Life Saving Bill Allowing Sale of Sterile Syringes without Prescription Passes California Senate 21-12
California Remains 1 of 6 States without Prescription-Free Pharmacy Sale of Syringes Despite Average of 1500 HIV Infections Per Year Attributable to Dirty Needle Sharing
Sacramento - Today a bill that would allow the sale of syringes without a prescription as a disease prevention measure passed a Senate floor vote, 21-12, with seven senators abstaining.
Senate Bill 1785, authored by John Vasconcellos of San Jose, would allow adults aged 18 and over to purchase and possess up to 30 sterile syringes in an effort to help curb the spread of HIV/AIDS, Hepatitis C, and other diseases. An average of 1500 HIV infections per year in California are attributable to dirty needle sharing. Yet California is one of only six states in the union that requires a prescription for the purchase of a syringe.

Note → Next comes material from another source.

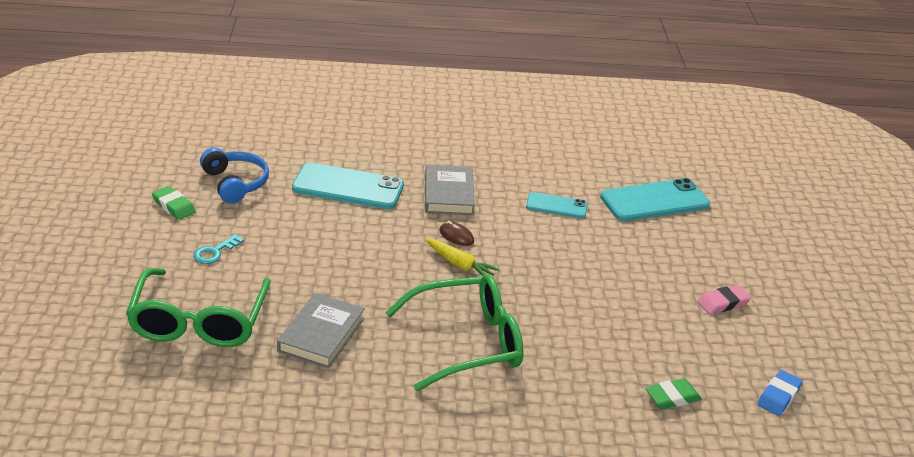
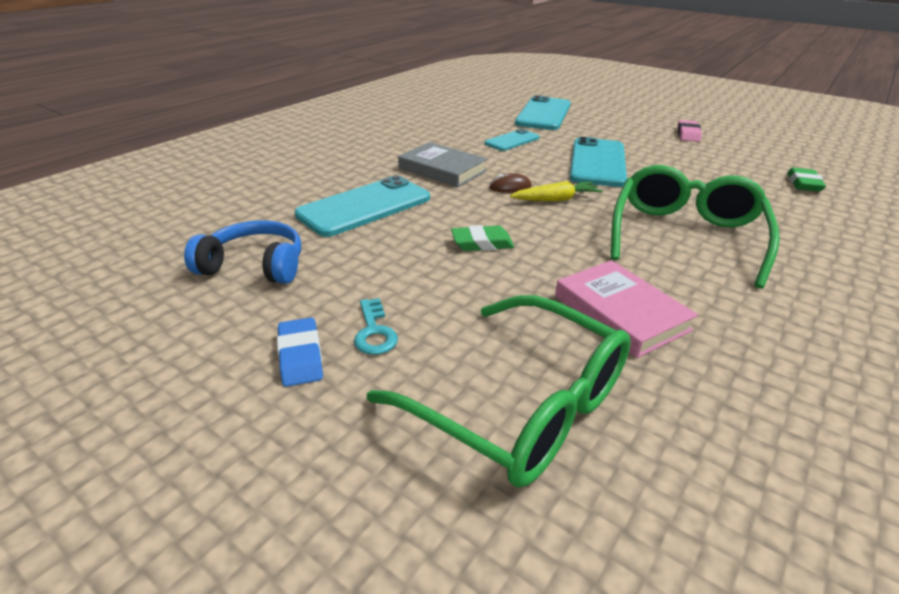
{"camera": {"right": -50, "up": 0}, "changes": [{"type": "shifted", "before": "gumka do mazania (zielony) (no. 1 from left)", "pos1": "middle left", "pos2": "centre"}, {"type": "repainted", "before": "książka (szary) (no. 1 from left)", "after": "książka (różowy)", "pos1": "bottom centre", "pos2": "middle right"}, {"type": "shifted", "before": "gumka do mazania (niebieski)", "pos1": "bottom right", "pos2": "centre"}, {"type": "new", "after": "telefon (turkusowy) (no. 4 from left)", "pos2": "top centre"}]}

"Clean needles save lives," said Senator Vasconcellos. "It is critical that California follow 44 other states in increasing efforts to make sterile syringes available."
The bill was supported by a broad-based coalition of over 40 different organizations including the California Medical Association, the California Nurses Association, the California Pharmacists Association, the California HIV Advocacy Coalition, the San Francisco AIDS Foundation, and AIDS Project Los Angeles. The only opposition to the bill was from the California Narcotics Officers Association and the California Peace Officers Association. Ironically, making the possession of needles legal has been proven to reduce on the job needle stick injuries for peace officers.
"Unfortunately, the police are voting against their own interests on this issue," said Glenn Backes, Director of Health and Harm Reduction for the Drug Policy Alliance. "Where needles are legal, people have less incentive to conceal them."
A recent survey of San Diego Patrol officers revealed that 30 percent had suffered a needle stick injury on the job, most of them while searching suspects.
The bill goes next to the Assembly Health Committee for consideration, before being sent to the full assembly for a floor vote, and ultimately to the Governor's desk.